The Internal Revenue Service issued what appears to be a surprise box of Valentine’s candy for homeowners and investors seeking to use their former principal residence in a tax-deferred exchange.
However, much like a long-term relationship, the rules require a considerable amount of patience to understand.
On Feb. 14, new guidelines were adopted that would allow investors who kept their home and used it as a rental property under IRS Code 121 to eventually buy down and take cash out of the deal without facing federal income tax liability. This money, known as “boot” in tax circles, previously was taxed.
The new rule, which enables taxpayers to combine Code 121 with the popular Code 1031 for tax deferred exchanges, is retroactive to Jan. 27.
For example, let’s say Betty Booper bought a home in Skagit County for $150,000 in 1990, raised her large family there and then moved to Arizona in 2003 after her last child left home. She kept the large family home as a rental property, allowing members of her church to rent the place while they saved for a down payment on their own home. When the church family bought a home, Betty traded her home, now valued at $400,000 via a 1031 exchange, for an Arizona rental condo valued at $200,000, plus $200,000 in cash.
Betty owed no tax because she was able to receive her $250,000 exclusion of gain on the sale of her primary residence ($400,000 value minus $150,000 basis equals $250,000 gain exclusion) because she lived in the home two of the previous five years. However, before the new guidelines, Betty would have faced a tax liability for the amount of cash she put in her pocket, $200,000.
How does the new rule benefit consumers?
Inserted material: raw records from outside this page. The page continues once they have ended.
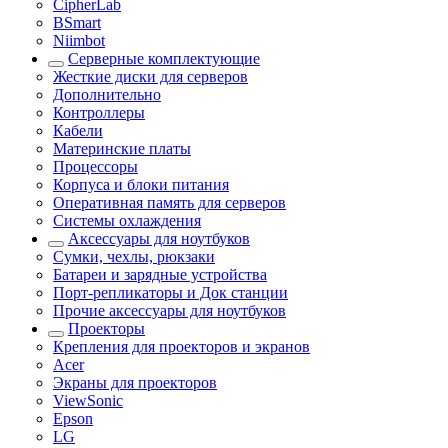
CipherLab
BSmart
Niimbot
Серверные комплектующие
Жесткие диски для серверов
Дополнительно
Контроллеры
Кабели
Материнские платы
Процессоры
Корпуса и блоки питания
Оперативная память для серверов
Системы охлаждения
Аксессуары для ноутбуков
Сумки, чехлы, рюкзаки
Батареи и зарядные устройства
Порт-репликаторы и Док станции
Прочие аксессуары для ноутбуков
Проекторы
Крепления для проекторов и экранов
Acer
Экраны для проекторов
ViewSonic
Epson
LG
For the first time, taxpayers are allowed to take tax-free cash out of a property exchange. It can also be a big help to folks who are confident their home is going to rapidly appreciate in the next few years and can afford to use their family home as a rental.
“For the first time, the IRS is allowing taxpayers to mix the rules on principal residences and investment property,” said Rob Keasal, real estate tax specialist with the accounting firm of Anderson ZurMuehlen &Co. “The new rules do not apply to all 1031 Exchanges, only those that feature the use of a taxpayer’s former primary residence.”
Under the popular like-kind exchange rules of IRS Section 1031, commonly known as a Starker exchange, no gain or loss is recognized on the exchange of property held for investment if the property is exchanged for another investment property of equal or greater value. If a consumer also receives cash or property that is not like-kind property (boot) in an exchange that otherwise qualifies as a like-kind exchange, the taxpayer recognizes gain to the extent of the boot. The like-kind exchange rules do not apply to property that is used solely as a personal residence.
However, the Feb. 14 ruling addresses a combination of the above with the ability to pocket $250,000 of gain for a single person ($500,000 for a married couple) on the sale of a primary residence. In order to qualify for the exclusion, homeowners must have owned and used the property as a principal residence for two out of five years prior to the date of sale. Second, the owner must not have used this same exclusion in the two-year period prior to the sale. So, the only limit on the number of times a taxpayer can claim this exclusion is once in any two-year period.
Here is an example of the new primary home-investment possibility provided by the IRS that includes depreciation deductions:
Fred purchases a house for $210,000 that he uses as a principal residence from 2000 to 2004. From 2004 until 2006, Fred rents the house and claims depreciation deductions of $20,000. In 2006, Fred exchanges the house for $10,000 of cash and a townhouse with a fair market value of $460,000 that he intends to rent to tenants.
Since Fred’s adjusted basis is $190,000, he realizes gain of $280,000. Fred applies the primary residence rule (Section 121) first to exclude $250,000 of the $280,000 gain before applying the non-recognition rules of Section 1031. He may defer the remaining gain of $30,000, including the $20,000 attributable to depreciation, under Section 1031.
Fred recognizes no gain for the $10,000 boot because boot is taken into account only to the extent it exceeds the amount of the gain excluded under Section 121. Fred’s basis in the replacement property is $430,000, which is equal to the basis of the relinquished property at the time of the exchange ($190,000) increased by the gain excluded under Section 121 ($250,000), and reduced by the cash Fred receives ($10,000).
If you can afford to keep your primary residence as a rental – especially if your neighborhood is going to appreciate – speak with your tax adviser about the new guidelines.